Compassion
- Victoria Teran
- Apr 20, 2025
- 2 min read
Updated: May 11, 2025

As I’ve moved through this healing journey, one of the biggest things I’ve learned is how important it is to show myself compassion. We’re usually so good at being kind to others — patient, understanding, supportive — but when it comes to ourselves? We can be brutal. I’ve realised I need to be my own biggest supporter. My own loudest cheerleader. My own damn best friend.
Over the past six months, I’ve been sticking to a pretty solid routine — I’ve mentioned it before. Early mornings. Running or weight training. Meditating. Being really intentional with my self-talk. And I’ve kept my social circle small. Like, really small. I’ve stayed away from anything or anyone that might pull me into self-doubt or hurt. That kind of isolation helped me feel safe, but honestly, it also got really lonely.
Now that some time has passed, I feel a bit stronger. My thoughts aren’t as heavy or negative, even though my ego still throws its little tantrums sometimes. But I’ve done a good job of protecting myself. I’ve shown up — whether it was cooking a healthy meal or running a half marathon (still proud of that one). And now, for the first time in a while, I feel like I’m ready to let some people back in.

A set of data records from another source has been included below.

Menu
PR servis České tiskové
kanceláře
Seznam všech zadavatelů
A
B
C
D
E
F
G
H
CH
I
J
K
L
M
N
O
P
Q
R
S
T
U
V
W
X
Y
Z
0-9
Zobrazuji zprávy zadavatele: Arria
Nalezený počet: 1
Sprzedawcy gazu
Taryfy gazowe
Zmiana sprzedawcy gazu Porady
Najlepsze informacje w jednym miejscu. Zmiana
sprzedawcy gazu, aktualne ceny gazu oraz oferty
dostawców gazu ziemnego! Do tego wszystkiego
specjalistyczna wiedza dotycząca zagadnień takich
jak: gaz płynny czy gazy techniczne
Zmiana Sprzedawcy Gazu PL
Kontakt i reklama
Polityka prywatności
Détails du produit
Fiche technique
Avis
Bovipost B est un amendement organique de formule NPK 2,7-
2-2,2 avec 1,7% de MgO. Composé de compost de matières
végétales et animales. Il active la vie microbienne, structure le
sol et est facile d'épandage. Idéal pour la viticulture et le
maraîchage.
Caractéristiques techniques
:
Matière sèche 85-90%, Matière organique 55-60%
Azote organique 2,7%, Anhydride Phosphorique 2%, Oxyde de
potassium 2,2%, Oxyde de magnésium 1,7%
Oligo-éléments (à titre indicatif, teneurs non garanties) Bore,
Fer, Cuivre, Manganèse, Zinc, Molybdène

I don’t necessarily mean dating — although, maybe one day — but I do mean connection. Friends. Family. Even just saying yes to a drink after work. I want to experience life again. I want laughter, shared stories, spontaneous nights out. All the stuff that makes life richer.
That said, this next step hasn’t been smooth. I’ve found myself in unfamiliar or uncomfortable situations and, yeah, sometimes I’ve let myself down. But that’s part of it. I don’t have it all figured out. I’m still learning. I’m trying to find a rhythm that allows me to stay healthy and grounded without hiding from the world.

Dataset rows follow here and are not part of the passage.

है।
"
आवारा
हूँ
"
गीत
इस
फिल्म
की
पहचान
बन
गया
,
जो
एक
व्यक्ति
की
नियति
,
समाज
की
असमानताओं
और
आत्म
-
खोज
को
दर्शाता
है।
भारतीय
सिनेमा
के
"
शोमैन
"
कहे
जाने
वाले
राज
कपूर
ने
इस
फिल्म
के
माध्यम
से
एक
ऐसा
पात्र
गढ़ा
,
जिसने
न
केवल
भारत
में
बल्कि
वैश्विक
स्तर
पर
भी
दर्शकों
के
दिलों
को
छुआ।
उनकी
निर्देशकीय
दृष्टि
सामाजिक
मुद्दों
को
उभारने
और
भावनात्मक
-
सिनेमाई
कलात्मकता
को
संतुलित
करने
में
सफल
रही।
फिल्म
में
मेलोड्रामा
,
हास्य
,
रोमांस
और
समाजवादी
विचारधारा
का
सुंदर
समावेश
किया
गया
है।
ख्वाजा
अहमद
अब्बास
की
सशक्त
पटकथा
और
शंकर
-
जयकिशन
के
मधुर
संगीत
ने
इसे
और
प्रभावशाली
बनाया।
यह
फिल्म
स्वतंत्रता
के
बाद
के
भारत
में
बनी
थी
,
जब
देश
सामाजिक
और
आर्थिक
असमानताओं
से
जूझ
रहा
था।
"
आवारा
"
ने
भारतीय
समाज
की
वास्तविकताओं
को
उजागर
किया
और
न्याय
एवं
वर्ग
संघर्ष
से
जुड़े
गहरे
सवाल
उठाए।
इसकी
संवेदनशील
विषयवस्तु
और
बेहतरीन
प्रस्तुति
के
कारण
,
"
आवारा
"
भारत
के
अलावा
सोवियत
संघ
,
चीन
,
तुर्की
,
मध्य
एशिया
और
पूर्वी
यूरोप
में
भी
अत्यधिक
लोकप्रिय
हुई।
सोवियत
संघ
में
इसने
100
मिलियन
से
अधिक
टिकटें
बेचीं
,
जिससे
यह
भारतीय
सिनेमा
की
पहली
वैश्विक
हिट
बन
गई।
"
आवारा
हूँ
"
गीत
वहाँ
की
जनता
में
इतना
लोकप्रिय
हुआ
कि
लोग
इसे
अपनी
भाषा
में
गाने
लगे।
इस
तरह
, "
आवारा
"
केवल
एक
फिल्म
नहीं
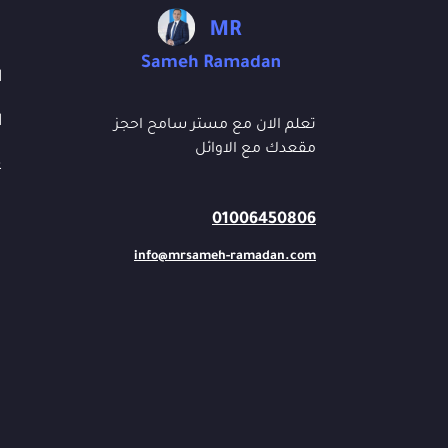
ا
ا
تعلم الان مع مستر سامح احجز
مقعدك مع الاوائل
ع
01006450806
info@mrsameh-ramadan.com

Some days, I want to crawl back into my little bubble. It was warm in there. Safe. But life is happening out here, and I don’t want to keep missing it. I want to live. Fully. Messily. Forward.

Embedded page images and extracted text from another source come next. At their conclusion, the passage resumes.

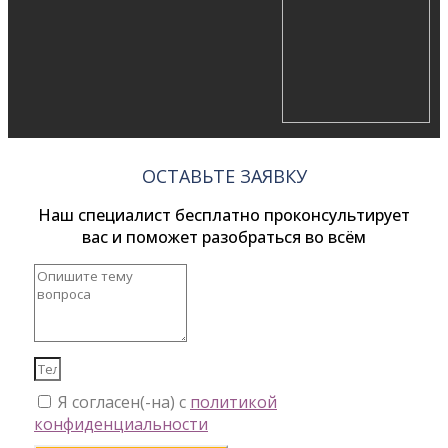
ОСТАВЬТЕ ЗАЯВКУ
Наш специалист бесплатно проконсультирует
вас и поможет разобраться во всём
Я согласен(-на) с
политикой
конфиденциальности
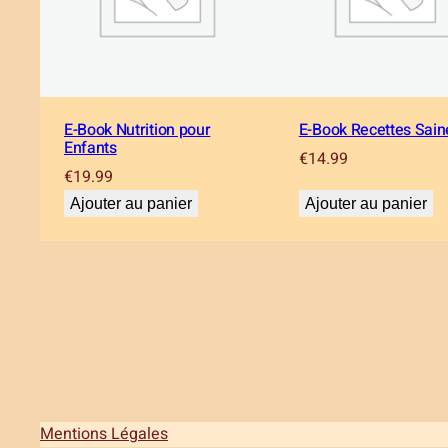
E-Book Nutrition pour
E-Book Recettes Sain
Enfants
€
14.99
€
19.99
Ajouter au panier
Ajouter au panier
Mentions Légales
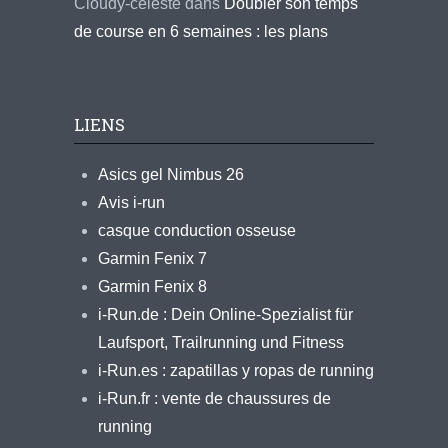
Cloudy-celeste
dans
Doubler son temps
de course en 6 semaines : les plans
LIENS
Asics gel Nimbus 26
Avis i-run
casque conduction osseuse
Garmin Fenix 7
Garmin Fenix 8
i-Run.de : Dein Online-Spezialist für
Laufsport, Trailrunning und Fitness
i-Run.es : zapatillas y ropas de running
i-Run.fr : vente de chaussures de
running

And yes — I still miss him. That hasn’t magically disappeared. There are moments of anxiety that creep in, linked to everything that happened and what came after. The thoughts still come, but now I know what to do with them. I can hold them, soften them, reframe them. It doesn’t mean they vanish, but they don’t run the show anymore.
This stuff isn’t easy. I won’t pretend it is. But the way we treat ourselves when we fall apart is where real self-love begins.
Today, I heard this analogy that landed hard — trying to stop missing someone is like trying to scrub out a black dot on a white wall. You can’t erase it, and the more you try, the more you smudge it. The trick is to fill the wall with colour. Dots. Scribbles. Stories. You paint over that space by living — through new experiences, new friendships, new books, new restaurants, random moments after work drinks where you don’t overthink.
You don’t get rid of the past. You just keep adding to the wall.